JK: What are your hopes and expectations for the Creative AI lab? What kinds of questions do you want the programme to address in its first year? What kinds of knowledge do you hope to produce? What kinds of networks and connections do you hope to facilitate?
MB: My expectation is that I get the opportunity to talk to smart, interesting people and so far, I haven’t been disappointed. On an academic level, the most important aspect seems to be the ability to study and shape the shift that’s happening now that we’re able to calculate the meaning of images and languages – and to explore and map out the logic of that calculation, for which cultural institutions are an excellent context. But of course, we also have a series of official research questions, such as: what role do artists give AI (i.e. antagonist, collaborator, tool, etc) and how do they position its influence? How are datasets and interfaces considered? How do the production teams for AI/ML projects differ from traditional digital media and does this lead to a reconfigured relationship between artistic and technical roles?
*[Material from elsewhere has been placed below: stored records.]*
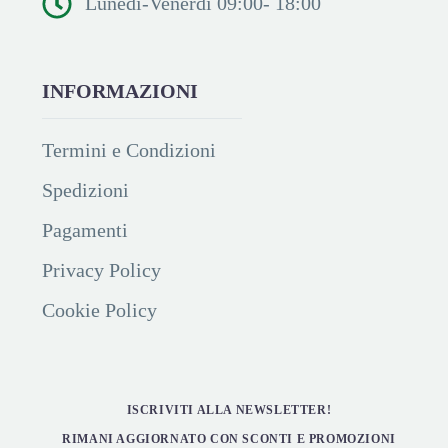
Lunedì-Venerdì 09:00- 18:00
INFORMAZIONI
Termini e Condizioni
Spedizioni
Pagamenti
Privacy Policy
Cookie Policy
ISCRIVITI ALLA NEWSLETTER!
RIMANI AGGIORNATO CON SCONTI E PROMOZIONI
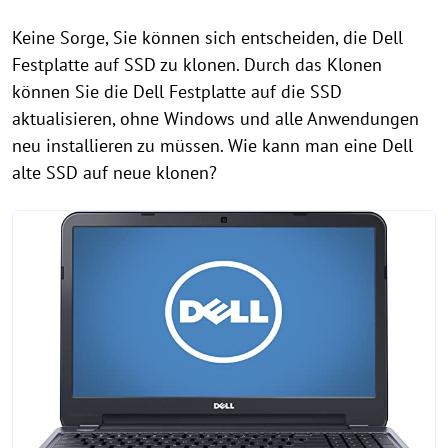
Keine Sorge, Sie können sich entscheiden, die Dell
Festplatte auf SSD zu klonen. Durch das Klonen
können Sie die Dell Festplatte auf die SSD
aktualisieren, ohne Windows und alle Anwendungen
neu installieren zu müssen. Wie kann man eine Dell
alte SSD auf neue klonen?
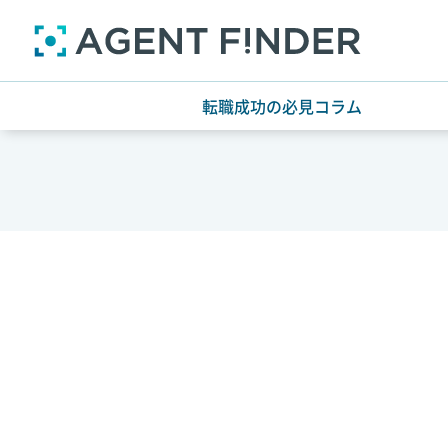
転職成功の必見コラム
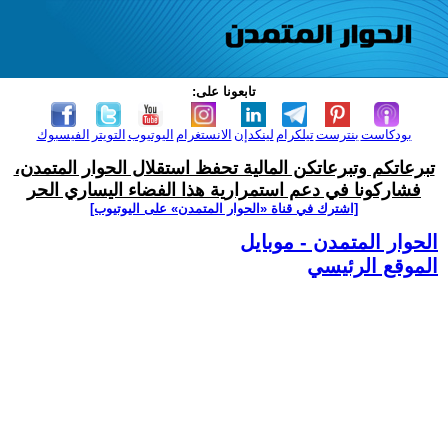
تابعونا على:
بودكاست
بنترست
تيلكرام
لينكدإن
الانستغرام
اليوتيوب
التويتر
الفيسبوك
تبرعاتكم وتبرعاتكن المالية تحفظ استقلال الحوار المتمدن،
فشاركونا في دعم استمرارية هذا الفضاء اليساري الحر
[اشترك في قناة ‫«الحوار المتمدن» على اليوتيوب]
الحوار المتمدن - موبايل
الموقع الرئيسي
But also: what is the technical and aesthetic history that creative AI artworks draw upon and how could we understand its specific aesthetic-technical manifestation from there?
EJ: An exhibition or a project launch isn’t always the appropriate platform to share technical details, but with this lab, we can excavate these projects and reflect on the infrastructure or ‘back-end’ together with those involved in creating it.
Our goal here isn’t novelty: so-called ‘creative AI’ has been a fast developing field for the last ten plus years and artists – including some of the artists we’ve been in conversation with at Serpentine like Lynn Hershmann and Rebecca Allen – have been using AI as a tool and conceptual starting point for much longer than that. I can only emphasise the rich history on the subject and underscore our humble endeavor which is very much about building and supporting a community network at the slim intersection of computer science, digital humanities/media studies, museum studies and art-making (in the broadest sense).
Our just-launched website will be an aggregator for current texts, research and also AI/ML tools database. To launch, we commissioned Luba Elliott, a curator and researcher specialising in artificial intelligence in the creative industries, to populate the database with an extensive list of current creative ai/ml tools. She’s been key to building and facilitating the community around this type of work with her well-known Creative AI London meetups and newsletter which she’s been circulating since 2016. We will to continue to commission contributors to the database to build on, complicate and diversify its contents.
MB: We’re also reaching beyond Europe and the UK. This year, together with Rhizome and NYU’s Digital Theory lab, we received funding from AHRC to put together some live events and a series of webinars.